When nothing but dark depth met her eyes, she stomped her feet in reckless frustration and shook up the skeleton of the house. Soon there was a knock on the door. Nissa ran to unlock it and saw her mother was on the other side.
Nissa’s face wrinkled with fear, but her mother only noticed the mess in the room.
“What happened here?”
She screamed at Nissa for the disoriented state of her bedroom. She paced towards the heap and swung up the bedsheet. Immediately starting to fold. Her mother, muttering under her breath. and Nissa, brooding over the thief, were both rattled when her father walked in with a cigarette between his fingers.
“What happened here?….Are you two fighting?” he said, turning from one woman to another. He took a puff of smoke and exhaled the gush of the Four-Square. Covering up the room in a dense cloud, he walked towards the window and sat resting his pelvis on the shelf..
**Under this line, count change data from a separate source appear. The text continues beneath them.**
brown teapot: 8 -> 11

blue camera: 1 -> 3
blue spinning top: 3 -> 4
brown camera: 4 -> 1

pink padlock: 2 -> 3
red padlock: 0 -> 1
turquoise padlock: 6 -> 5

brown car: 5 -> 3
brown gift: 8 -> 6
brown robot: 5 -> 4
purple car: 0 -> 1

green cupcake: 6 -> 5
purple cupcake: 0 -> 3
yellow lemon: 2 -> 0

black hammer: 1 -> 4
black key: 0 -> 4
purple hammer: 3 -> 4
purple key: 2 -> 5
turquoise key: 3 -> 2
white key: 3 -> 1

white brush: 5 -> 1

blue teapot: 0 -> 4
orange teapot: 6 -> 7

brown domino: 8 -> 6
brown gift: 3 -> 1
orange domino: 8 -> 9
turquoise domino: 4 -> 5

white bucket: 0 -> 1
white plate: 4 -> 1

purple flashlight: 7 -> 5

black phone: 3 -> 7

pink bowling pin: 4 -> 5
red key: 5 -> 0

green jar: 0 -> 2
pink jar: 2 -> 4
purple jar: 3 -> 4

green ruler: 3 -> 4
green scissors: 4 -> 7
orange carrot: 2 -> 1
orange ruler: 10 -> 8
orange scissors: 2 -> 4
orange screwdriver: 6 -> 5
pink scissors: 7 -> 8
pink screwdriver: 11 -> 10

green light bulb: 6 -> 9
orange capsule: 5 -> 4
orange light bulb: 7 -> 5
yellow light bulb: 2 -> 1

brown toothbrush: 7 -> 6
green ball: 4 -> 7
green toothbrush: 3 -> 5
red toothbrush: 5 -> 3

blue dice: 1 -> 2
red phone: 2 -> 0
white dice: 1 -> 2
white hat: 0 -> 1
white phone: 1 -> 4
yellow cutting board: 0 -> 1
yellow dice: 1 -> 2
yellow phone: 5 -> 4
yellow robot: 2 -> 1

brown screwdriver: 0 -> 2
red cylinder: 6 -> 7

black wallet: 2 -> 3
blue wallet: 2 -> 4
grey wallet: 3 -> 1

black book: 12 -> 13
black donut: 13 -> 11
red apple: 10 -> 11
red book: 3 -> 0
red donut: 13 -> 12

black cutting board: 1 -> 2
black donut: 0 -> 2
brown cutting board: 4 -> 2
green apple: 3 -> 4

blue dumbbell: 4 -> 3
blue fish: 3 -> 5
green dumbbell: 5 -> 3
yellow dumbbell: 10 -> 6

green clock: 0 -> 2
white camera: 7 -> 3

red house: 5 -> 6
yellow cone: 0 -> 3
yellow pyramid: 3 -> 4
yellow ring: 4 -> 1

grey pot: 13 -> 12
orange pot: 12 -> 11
Nissa felt the smoke touching her nose. Suddenly calm and aware of her father, she gazed at the man with the cigarette in his hands. The smoke followed him around. His disinterest towards the untidy room, his ease, revealed something to Nissa. Catching the cold whiff of a man smoking so openly in the house, she eyed her fathers burnt out cigarette as he flicked the ash down the window.
“I saw a mouse coming out from that hole” Nissa pointed at the wall and left the room.